→ **Exercise brief**:
Retype all of the records shown beneath this task, exactly as they stand.

[Collected data]
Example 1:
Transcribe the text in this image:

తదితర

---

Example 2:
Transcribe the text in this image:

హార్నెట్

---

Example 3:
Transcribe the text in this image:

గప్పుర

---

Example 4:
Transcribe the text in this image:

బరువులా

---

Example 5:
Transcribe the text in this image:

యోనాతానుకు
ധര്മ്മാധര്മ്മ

→ **Result of the exercise**:
Example 1:
Transcribe the text in this image:

తదితర

---

Example 2:
Transcribe the text in this image:

హార్నెట్

---

Example 3:
Transcribe the text in this image:

గప్పుర

---

Example 4:
Transcribe the text in this image:

బరువులా

---

Example 5:
Transcribe the text in this image:

యోనాతానుకు
ധര്മ്മാധര്മ്മ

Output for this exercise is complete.